Anyway, through the last three autumns of retirement, I discovered that life goes on outside the football stadium. Now, I can watch a very competitive game that started at 8 p.m. on television and have a tinge of empathy for the poor schlubs who have to get that story in at the buzzer.

Then an opportunity came along to augment some coverage with the University of Tennessee’s home football and basketball games. I’m always looking to grow, so I thought this would be interesting.

A couple weeks ago was my first visit to a pressbox since a bad Notre Dame team lost to Southern Cal by 18 at the Coliseum, in a really scary part of Los Angeles.

I was there in L.A. when an earthquake a few weeks earlier made the pressbox structurally unsound, so we had to sit in the stands on a really cold night I was there when police had to escort writers to their cars well after the crowd had cleared to ensure safety. I was there late one night when the gas station we parked at earlier in the day was locked and chained when we finally returned. Shockingly, a guy came out of nowhere, unlocked the gate and even washed the dew off our windshield. He earned a $20 tip.

Anyway, the Vols’ game against Missouri was my next first challenge a couple weeks ago. Noon start. Beautiful day. Passed the pre-entry health screening with a 96.9-degree temperature check (no wonder I was chilly).

The pandemic forced more than 80,000 tickets to go unsold. With just 21,000-plus attending, traffic was hardly a concern. Tailgates weren’t encouraged.

Most local news outlets – television, radio, newspapers and whoever – normally would be allotted multiple credentials for the pressbox. This season, it’s one per entity in most cases. The News Sentinel was allowed two seats.

With the checkerboard in the background, the media gets game-ready.

Media members – covering the Vols as well as Mizzou – were scattered throughout the large space. The six-foot social distance was readily enforced.

I can hear readers moaning that media folk are spoiled with the hotdogs or other free food available to them.

The Tennessee media was relying on the legendary snack food Moon Pie for sustenance.

Once the writing process has begun, having the pressbox announcer detail the breakdown of every play in the second half – players involved, down, distance, result – is necessary to keep up with the game by multi-tasking.

Fortunately for me, UT had a blowout win.
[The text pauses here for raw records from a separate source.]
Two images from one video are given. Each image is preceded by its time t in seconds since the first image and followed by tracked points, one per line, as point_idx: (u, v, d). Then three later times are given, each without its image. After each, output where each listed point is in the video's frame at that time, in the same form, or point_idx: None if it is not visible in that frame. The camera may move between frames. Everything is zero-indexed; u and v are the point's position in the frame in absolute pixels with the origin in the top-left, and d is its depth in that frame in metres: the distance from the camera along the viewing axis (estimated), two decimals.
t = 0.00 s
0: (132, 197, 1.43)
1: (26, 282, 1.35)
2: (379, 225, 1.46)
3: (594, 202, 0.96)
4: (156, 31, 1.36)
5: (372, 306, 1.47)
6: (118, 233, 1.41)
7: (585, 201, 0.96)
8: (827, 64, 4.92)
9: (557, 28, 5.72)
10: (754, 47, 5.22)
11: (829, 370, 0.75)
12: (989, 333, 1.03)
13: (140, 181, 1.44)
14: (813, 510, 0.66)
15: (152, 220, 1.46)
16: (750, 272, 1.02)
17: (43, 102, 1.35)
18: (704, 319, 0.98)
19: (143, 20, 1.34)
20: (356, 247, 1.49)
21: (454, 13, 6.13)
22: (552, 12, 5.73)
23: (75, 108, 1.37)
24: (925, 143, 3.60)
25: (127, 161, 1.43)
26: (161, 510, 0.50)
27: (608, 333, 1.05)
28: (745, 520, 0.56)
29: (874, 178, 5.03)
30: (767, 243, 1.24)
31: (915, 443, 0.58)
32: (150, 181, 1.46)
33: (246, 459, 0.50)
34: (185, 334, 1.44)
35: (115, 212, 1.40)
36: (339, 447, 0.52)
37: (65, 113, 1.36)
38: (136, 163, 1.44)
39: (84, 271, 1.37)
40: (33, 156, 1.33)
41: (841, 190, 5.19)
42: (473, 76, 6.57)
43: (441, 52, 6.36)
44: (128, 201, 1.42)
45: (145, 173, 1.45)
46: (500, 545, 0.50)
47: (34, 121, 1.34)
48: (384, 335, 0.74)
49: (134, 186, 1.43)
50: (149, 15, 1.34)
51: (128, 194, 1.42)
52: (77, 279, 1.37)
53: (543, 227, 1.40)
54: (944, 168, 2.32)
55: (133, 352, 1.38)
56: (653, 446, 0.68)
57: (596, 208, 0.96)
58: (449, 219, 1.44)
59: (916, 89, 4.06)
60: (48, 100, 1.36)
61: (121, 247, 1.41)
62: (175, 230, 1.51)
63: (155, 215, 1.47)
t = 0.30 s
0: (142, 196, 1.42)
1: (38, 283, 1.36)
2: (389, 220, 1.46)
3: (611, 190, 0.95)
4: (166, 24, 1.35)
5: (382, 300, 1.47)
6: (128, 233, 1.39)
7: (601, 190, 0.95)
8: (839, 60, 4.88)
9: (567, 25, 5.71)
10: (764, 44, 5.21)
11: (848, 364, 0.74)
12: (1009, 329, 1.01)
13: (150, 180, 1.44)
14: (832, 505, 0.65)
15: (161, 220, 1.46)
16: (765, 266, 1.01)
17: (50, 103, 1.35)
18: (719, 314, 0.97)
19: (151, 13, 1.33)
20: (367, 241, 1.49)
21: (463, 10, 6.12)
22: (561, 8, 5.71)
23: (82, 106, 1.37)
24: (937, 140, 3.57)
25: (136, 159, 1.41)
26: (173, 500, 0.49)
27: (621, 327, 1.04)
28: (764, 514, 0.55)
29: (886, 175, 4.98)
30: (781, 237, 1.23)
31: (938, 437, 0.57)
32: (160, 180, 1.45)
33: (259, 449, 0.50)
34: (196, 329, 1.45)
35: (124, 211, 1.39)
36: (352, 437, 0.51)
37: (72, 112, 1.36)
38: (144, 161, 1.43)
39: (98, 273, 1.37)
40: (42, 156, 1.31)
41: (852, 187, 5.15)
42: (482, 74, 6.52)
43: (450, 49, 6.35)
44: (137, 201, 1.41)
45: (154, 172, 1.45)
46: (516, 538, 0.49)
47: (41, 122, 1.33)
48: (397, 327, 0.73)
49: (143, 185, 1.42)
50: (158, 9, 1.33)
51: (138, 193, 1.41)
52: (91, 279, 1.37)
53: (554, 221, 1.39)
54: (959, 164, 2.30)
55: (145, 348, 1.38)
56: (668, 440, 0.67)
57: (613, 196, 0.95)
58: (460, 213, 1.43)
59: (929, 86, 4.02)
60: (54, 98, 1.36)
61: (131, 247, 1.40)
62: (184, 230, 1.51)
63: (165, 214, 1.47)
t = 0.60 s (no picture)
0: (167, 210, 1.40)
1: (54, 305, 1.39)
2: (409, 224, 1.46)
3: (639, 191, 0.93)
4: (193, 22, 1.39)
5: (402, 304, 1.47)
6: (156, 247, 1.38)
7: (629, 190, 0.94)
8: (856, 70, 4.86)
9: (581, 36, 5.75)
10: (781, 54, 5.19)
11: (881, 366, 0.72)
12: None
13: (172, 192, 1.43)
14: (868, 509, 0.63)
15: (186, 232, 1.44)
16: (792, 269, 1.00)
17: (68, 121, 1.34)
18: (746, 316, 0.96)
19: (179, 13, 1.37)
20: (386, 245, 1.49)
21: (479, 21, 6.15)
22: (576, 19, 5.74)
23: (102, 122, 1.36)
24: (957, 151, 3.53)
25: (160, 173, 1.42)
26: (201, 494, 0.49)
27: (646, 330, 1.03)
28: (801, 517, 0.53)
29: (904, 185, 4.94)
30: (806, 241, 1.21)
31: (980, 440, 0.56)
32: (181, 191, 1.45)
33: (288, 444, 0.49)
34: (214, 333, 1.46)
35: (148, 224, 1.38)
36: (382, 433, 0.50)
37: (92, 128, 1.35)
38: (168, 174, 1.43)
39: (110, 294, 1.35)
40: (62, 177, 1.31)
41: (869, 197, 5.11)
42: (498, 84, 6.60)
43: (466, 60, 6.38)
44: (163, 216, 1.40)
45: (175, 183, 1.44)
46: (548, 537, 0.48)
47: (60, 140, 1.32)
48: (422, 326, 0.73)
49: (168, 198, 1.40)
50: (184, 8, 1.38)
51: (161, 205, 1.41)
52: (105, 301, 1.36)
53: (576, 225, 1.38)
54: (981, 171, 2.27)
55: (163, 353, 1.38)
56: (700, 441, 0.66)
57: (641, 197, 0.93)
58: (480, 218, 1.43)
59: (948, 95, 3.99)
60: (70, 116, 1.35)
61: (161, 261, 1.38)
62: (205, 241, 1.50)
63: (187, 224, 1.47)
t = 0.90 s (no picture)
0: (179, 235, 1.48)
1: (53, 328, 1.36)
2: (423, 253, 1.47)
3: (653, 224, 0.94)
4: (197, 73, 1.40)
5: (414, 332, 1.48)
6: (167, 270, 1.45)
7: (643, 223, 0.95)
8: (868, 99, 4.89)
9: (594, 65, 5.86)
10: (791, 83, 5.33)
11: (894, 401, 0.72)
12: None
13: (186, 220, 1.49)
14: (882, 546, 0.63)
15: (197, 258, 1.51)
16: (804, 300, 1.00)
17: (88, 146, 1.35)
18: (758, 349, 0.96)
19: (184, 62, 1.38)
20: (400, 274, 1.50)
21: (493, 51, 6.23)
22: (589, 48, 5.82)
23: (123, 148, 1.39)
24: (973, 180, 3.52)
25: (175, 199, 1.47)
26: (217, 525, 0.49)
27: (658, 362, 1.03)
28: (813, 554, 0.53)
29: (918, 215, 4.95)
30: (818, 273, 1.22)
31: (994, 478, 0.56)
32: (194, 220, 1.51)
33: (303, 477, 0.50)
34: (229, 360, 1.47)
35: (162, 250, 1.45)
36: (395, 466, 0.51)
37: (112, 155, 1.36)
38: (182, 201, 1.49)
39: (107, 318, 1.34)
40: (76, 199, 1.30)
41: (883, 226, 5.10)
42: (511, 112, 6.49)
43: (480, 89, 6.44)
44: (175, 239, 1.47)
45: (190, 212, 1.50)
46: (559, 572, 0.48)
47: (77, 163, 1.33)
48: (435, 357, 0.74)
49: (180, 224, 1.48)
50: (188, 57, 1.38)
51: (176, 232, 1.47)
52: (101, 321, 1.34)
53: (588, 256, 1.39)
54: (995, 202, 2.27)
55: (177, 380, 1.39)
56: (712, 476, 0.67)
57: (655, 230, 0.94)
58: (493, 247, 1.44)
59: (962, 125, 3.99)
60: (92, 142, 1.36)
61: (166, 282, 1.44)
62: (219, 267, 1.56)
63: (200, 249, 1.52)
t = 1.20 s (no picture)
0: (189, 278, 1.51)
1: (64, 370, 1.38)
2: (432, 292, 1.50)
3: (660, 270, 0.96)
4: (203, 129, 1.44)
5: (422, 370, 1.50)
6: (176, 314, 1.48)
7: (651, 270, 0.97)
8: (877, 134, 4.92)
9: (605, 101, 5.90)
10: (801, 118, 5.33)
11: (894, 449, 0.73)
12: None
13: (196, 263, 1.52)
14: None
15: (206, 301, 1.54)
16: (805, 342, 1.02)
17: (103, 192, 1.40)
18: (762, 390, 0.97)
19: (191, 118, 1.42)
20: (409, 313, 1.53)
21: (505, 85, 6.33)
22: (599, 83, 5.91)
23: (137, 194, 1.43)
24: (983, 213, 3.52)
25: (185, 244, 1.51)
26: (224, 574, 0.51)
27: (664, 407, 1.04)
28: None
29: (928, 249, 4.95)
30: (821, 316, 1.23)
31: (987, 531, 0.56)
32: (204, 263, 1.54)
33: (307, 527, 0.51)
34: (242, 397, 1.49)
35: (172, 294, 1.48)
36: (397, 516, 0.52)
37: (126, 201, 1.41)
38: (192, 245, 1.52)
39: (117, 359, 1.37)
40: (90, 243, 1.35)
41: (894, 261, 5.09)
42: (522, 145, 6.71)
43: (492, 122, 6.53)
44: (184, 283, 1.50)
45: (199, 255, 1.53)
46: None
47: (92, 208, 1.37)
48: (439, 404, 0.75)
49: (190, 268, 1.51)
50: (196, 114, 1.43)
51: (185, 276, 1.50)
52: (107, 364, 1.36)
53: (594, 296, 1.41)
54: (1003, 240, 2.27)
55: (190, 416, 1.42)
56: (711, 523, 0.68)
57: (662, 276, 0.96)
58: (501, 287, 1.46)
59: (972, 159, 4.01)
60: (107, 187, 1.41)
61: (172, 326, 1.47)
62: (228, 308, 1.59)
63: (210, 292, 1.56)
All that needed to be plugged in as the final seconds ticked away were a few cumulative stats and the final score.

Try doing that – as well as filing two more versions of the same story with new quotes and a unique approach – while having glasses fog up at least a couple times every minute.
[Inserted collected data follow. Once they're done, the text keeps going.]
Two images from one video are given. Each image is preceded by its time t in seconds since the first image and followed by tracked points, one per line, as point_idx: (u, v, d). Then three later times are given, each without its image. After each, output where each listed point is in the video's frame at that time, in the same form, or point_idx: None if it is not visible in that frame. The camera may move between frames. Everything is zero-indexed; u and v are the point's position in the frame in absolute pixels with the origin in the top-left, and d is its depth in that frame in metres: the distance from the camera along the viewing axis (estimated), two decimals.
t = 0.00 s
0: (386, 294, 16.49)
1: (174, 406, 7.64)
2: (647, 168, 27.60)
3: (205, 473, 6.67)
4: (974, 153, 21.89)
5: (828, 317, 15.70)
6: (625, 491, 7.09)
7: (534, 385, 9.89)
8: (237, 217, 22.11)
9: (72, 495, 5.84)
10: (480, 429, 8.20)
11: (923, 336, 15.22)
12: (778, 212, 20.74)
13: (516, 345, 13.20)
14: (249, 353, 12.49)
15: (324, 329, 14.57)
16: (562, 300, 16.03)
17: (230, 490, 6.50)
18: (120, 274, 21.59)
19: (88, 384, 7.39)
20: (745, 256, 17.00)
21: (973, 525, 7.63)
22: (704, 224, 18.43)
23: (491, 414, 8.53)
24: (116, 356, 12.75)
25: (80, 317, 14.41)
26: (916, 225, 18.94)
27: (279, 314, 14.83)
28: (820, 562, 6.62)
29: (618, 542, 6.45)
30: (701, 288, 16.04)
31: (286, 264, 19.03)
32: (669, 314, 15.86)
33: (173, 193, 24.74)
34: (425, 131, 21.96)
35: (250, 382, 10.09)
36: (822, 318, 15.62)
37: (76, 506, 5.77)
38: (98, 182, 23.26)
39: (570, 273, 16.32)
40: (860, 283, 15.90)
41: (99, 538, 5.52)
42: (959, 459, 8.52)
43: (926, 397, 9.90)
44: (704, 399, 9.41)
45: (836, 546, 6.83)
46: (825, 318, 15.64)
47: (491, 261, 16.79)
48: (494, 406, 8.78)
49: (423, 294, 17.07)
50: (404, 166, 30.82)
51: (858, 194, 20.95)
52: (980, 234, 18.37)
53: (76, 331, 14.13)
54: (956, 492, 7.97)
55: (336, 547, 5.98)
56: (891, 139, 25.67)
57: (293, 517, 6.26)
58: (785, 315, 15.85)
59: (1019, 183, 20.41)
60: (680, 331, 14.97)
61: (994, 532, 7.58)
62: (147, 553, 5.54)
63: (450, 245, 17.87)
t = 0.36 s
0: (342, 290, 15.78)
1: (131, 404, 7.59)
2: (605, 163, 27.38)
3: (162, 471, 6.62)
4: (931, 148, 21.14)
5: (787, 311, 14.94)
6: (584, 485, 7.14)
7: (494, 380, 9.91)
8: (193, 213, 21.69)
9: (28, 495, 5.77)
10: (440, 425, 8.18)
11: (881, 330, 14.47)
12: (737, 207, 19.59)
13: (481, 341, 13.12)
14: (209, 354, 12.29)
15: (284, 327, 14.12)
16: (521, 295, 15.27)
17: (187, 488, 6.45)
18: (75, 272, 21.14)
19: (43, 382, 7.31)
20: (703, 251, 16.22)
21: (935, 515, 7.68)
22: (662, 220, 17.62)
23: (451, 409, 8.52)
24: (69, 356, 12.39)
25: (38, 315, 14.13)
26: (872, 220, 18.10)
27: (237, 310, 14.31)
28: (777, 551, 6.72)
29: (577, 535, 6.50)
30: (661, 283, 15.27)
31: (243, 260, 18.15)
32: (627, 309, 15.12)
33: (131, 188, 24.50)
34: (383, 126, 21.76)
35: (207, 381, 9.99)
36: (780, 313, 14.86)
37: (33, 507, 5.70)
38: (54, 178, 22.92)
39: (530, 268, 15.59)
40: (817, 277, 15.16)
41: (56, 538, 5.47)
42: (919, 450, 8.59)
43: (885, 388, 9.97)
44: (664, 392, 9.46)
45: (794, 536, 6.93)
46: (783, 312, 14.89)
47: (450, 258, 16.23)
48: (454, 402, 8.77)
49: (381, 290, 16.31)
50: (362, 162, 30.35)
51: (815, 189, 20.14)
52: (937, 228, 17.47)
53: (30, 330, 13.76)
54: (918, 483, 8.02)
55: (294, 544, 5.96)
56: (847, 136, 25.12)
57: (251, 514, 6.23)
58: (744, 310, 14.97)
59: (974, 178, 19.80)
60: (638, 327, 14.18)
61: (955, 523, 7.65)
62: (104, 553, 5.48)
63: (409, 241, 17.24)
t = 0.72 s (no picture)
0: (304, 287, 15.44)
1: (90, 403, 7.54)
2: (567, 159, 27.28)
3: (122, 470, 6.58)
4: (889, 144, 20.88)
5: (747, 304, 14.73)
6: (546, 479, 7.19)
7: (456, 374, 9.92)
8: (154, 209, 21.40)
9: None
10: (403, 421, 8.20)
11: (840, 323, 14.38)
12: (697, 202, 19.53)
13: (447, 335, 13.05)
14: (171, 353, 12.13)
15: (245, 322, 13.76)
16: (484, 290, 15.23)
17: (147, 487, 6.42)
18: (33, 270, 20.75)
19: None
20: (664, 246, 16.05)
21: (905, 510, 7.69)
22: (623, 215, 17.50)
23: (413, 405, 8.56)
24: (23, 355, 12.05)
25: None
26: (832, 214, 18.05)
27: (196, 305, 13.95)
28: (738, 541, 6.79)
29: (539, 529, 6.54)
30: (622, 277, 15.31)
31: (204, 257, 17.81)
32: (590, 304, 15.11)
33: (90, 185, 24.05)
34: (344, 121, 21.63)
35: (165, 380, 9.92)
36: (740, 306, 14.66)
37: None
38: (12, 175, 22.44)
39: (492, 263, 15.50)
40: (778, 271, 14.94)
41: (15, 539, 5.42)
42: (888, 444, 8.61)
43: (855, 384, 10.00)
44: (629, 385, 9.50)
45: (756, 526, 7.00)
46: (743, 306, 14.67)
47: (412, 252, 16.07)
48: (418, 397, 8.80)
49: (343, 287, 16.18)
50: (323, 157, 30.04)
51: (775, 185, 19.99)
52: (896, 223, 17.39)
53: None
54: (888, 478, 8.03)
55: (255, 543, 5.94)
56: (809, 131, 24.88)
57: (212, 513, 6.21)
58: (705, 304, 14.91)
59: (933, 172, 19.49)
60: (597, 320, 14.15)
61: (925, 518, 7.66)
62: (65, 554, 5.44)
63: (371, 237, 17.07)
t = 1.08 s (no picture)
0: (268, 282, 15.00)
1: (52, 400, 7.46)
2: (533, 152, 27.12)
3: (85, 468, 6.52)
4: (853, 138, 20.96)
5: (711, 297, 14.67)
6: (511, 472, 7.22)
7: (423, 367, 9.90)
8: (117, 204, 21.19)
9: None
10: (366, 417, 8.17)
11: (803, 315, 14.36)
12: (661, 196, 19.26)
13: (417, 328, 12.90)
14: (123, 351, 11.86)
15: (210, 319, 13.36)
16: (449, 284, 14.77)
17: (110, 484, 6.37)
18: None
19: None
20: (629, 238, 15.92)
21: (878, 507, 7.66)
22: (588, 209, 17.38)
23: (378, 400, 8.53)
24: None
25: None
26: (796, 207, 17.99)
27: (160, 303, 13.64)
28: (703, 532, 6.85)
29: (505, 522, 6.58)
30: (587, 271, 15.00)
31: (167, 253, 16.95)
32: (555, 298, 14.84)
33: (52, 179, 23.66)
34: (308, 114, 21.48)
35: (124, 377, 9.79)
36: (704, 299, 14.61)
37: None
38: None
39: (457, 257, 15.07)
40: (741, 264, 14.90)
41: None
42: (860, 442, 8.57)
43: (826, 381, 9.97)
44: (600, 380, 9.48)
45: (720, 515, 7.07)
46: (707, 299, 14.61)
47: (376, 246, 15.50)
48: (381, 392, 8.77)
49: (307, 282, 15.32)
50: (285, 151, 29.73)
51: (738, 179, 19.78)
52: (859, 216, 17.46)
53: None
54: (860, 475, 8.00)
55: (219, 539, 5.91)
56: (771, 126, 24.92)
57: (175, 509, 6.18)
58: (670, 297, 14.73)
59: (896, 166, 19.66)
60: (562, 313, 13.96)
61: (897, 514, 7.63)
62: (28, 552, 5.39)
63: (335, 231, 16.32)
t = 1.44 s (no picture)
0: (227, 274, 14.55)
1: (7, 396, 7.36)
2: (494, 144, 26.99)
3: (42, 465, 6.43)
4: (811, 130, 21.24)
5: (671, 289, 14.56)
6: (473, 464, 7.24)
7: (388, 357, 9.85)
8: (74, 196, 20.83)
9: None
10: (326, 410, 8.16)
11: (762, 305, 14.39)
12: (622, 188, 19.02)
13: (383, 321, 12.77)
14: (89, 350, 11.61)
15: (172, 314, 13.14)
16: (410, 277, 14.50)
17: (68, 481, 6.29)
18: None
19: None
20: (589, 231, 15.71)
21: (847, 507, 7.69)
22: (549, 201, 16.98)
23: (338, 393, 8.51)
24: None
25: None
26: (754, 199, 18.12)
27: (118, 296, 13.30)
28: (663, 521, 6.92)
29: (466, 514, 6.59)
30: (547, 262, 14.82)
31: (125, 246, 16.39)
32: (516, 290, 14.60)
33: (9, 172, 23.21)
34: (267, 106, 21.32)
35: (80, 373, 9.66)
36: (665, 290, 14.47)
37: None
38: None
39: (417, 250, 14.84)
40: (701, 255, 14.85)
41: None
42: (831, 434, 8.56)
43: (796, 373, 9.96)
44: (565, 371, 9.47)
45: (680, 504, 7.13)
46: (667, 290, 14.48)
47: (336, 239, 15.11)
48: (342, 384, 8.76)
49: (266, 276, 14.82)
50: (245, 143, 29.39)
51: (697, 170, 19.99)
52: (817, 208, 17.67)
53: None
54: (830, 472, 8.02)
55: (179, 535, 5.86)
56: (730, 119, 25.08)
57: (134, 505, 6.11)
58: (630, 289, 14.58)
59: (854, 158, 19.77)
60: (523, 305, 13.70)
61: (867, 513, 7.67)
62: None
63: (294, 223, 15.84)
By the second revision, two hours after the game ended as the hard-core media guys were the only ones left hammering out that one last story, the mask was ripped from my ears and laid next to my computer.
Never was an issue before. Hope it won’t be for long.
It’s a whole new world – even in a pressbox.

Al Lesar, a longtime FWAA member, retired from the South Bend Tribune in 2017, after more than 32 years there. He’s now a freelance writer in the Knoxville area.